Tuesday, December 9, 2008

Women in COG Administrative Offices - A Response

[Note: This piece continues the previous two posts but grew out of a discussion I am having on Facebook. I am posting the articles on women in ministry on both sites.]

Our movement was born in a male dominated social setting. We had early unctions to resist those patterns but we gave into the pressures to conform to the dominant conservative religious practices. Thus our administrative offices (General and state levels, including schools) got caught up in the twentieth-century, business-driven, success orientation and obsessed on the "great-man" who would lead us to the Promised Land. The results are that our various administrative offices have developed an ethos of male dominance. The sub-systems that participate in this system are dependent on maintaining the status quo, male leadership. The closer one gets to the center, the stronger the impulse to maintain the norm.

This system requires that the women who work at these offices function well within male dominated settings. Women with strong leadership traits who enter these settings are viewed as abnormal and a threat to the stability of the system (at best). I am not suggesting the female employees who work there are not self-aware and critically reflective on their situation. I am merely suggesting they have developed the skills necessary to make the persons in authority (who happen to be males) look good and feel good about themselves. Many no doubt believe this is the way things should be, others I suspect quietly critique it. In no way do I wish to be critical of these women. They have difficult jobs and apparently do them well. From all I hear they deserve much of the credit for keeping the COG working. My point is that the women who work in our administrative offices are there because they are effective within a system of male dominance.

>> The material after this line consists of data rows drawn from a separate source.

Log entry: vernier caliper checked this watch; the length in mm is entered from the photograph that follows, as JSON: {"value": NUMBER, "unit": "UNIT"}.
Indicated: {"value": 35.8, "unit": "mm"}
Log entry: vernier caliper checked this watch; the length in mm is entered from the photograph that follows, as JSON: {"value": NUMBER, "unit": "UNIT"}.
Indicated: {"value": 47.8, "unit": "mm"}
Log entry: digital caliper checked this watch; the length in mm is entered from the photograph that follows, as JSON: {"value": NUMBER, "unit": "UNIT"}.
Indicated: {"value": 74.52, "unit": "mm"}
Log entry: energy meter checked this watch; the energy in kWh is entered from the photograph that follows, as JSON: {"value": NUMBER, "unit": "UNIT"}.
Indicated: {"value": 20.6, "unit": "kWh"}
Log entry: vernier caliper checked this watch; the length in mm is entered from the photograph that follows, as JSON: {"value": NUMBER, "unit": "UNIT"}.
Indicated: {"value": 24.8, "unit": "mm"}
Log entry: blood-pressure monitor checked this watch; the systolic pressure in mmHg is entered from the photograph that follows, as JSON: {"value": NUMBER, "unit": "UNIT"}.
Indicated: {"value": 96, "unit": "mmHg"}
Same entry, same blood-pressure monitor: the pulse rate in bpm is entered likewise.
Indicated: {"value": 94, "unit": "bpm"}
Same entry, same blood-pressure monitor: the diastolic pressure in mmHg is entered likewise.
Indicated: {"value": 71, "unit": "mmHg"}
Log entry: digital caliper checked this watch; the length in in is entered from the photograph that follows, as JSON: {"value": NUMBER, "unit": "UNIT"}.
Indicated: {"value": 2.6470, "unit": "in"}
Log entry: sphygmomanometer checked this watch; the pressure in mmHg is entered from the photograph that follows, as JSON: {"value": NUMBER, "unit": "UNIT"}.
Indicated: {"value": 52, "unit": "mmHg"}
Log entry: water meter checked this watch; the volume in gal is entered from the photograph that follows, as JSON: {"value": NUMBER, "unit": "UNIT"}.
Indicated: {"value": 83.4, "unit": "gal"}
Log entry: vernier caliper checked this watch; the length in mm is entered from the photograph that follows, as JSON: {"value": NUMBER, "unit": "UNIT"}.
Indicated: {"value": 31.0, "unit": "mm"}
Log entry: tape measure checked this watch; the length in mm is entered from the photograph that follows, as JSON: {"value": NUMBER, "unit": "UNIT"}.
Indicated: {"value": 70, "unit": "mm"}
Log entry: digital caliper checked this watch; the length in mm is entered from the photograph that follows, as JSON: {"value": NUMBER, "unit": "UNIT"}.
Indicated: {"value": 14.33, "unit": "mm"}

Neither am I being critical of the men who serve in leadership positions. They are also products of a male dominated church system and no doubt have varying views on women in leadership. I am merely arguing the ethos of our administrative offices is more restrictive on who fits well into the system and they are therefore the most challenging environments in which to effectuate change.

However, the Executive Committee of the Church of God could initiate change immediately (effective at the next Assembly) if they wished. While there are some positions that the General Assembly has required be filled with Ordained Bishops, there are more top-level, even department head positions that could be filled by any person the Committee deems qualified. They could begin to fill all of those positions with women (and/or minorities). Let us pray they get the vision and the courage to do so. This would effectuate change throughout our denomination.